§ AIM OF THE EXERCISE: An image-free reproduction of the data below is needed: print it exactly.

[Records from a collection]
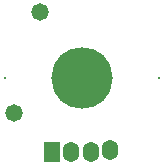
<source format=gbs>
%FSTAX23Y23*%
%MOIN*%
%SFA1B1*%

%IPPOS*%
%ADD30O,0.055000X0.067000*%
%ADD31R,0.055000X0.067000*%
%ADD32C,0.205000*%
%ADD33R,0.008000X0.008000*%
%ADD34C,0.058000*%
%LNencoder_pcb-1*%
%LPD*%
G54D30*
X-00035Y-00245D03*
X00095Y-0024D03*
X0003Y-00245D03*
G54D31*
X-001Y-00245D03*
G54D32*
X0Y0D03*
G54D33*
X-00256Y0D03*
X00256D03*
G54D34*
X-00225Y-00115D03*
X-0014Y0022D03*
M02*
</source>
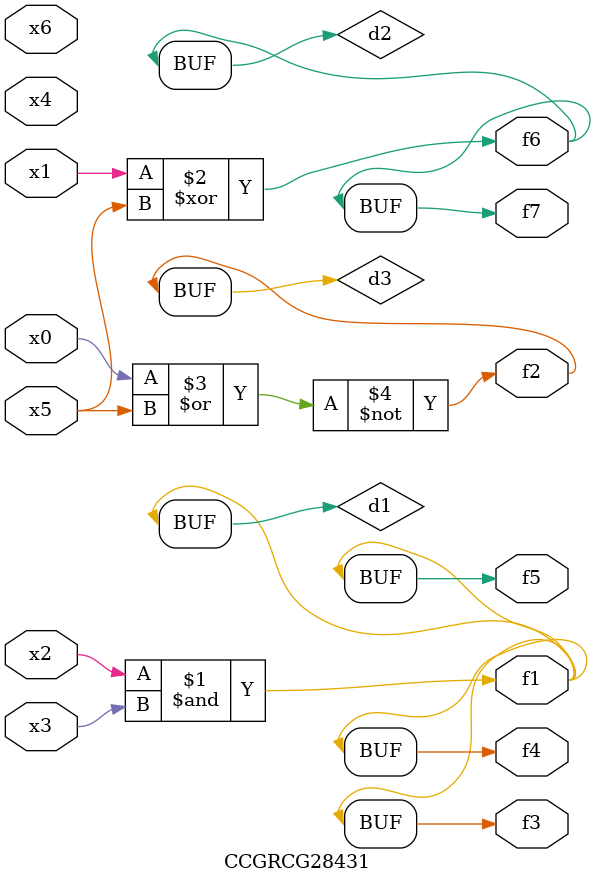
<source format=v>
module CCGRCG28431(
	input x0, x1, x2, x3, x4, x5, x6,
	output f1, f2, f3, f4, f5, f6, f7
);

	wire d1, d2, d3;

	and (d1, x2, x3);
	xor (d2, x1, x5);
	nor (d3, x0, x5);
	assign f1 = d1;
	assign f2 = d3;
	assign f3 = d1;
	assign f4 = d1;
	assign f5 = d1;
	assign f6 = d2;
	assign f7 = d2;
endmodule

</source>
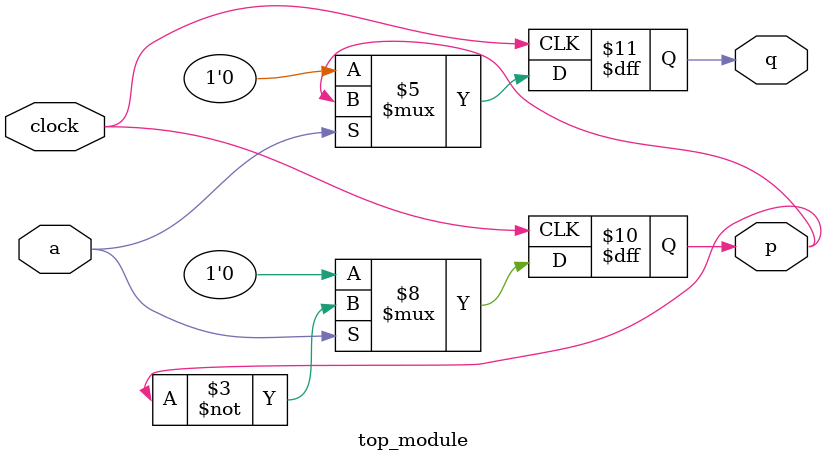
<source format=sv>
module top_module (
    input wire clock,
    input wire a, 
    output reg p,
    output reg q
);

    always @(posedge clock) begin
        if (a == 1'b0) begin
            p <= 1'b0;
            q <= 1'b0;
        end else begin
            p <= ~p;
            q <= p;
        end
    end

endmodule

</source>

§ SOLUTION TO THIS PROBLEM:
<source format=gbs>
%FSTAX23Y23*%
%MOIN*%
%SFA1B1*%

%IPPOS*%
%ADD30O,0.055000X0.067000*%
%ADD31R,0.055000X0.067000*%
%ADD32C,0.205000*%
%ADD33R,0.008000X0.008000*%
%ADD34C,0.058000*%
%LNencoder_pcb-1*%
%LPD*%
G54D30*
X-00035Y-00245D03*
X00095Y-0024D03*
X0003Y-00245D03*
G54D31*
X-001Y-00245D03*
G54D32*
X0Y0D03*
G54D33*
X-00256Y0D03*
X00256D03*
G54D34*
X-00225Y-00115D03*
X-0014Y0022D03*
M02*
</source>
<source format=v>
module CCGRCG28431(
	input x0, x1, x2, x3, x4, x5, x6,
	output f1, f2, f3, f4, f5, f6, f7
);

	wire d1, d2, d3;

	and (d1, x2, x3);
	xor (d2, x1, x5);
	nor (d3, x0, x5);
	assign f1 = d1;
	assign f2 = d3;
	assign f3 = d1;
	assign f4 = d1;
	assign f5 = d1;
	assign f6 = d2;
	assign f7 = d2;
endmodule

</source>
<source format=sv>
module top_module (
    input wire clock,
    input wire a, 
    output reg p,
    output reg q
);

    always @(posedge clock) begin
        if (a == 1'b0) begin
            p <= 1'b0;
            q <= 1'b0;
        end else begin
            p <= ~p;
            q <= p;
        end
    end

endmodule

</source>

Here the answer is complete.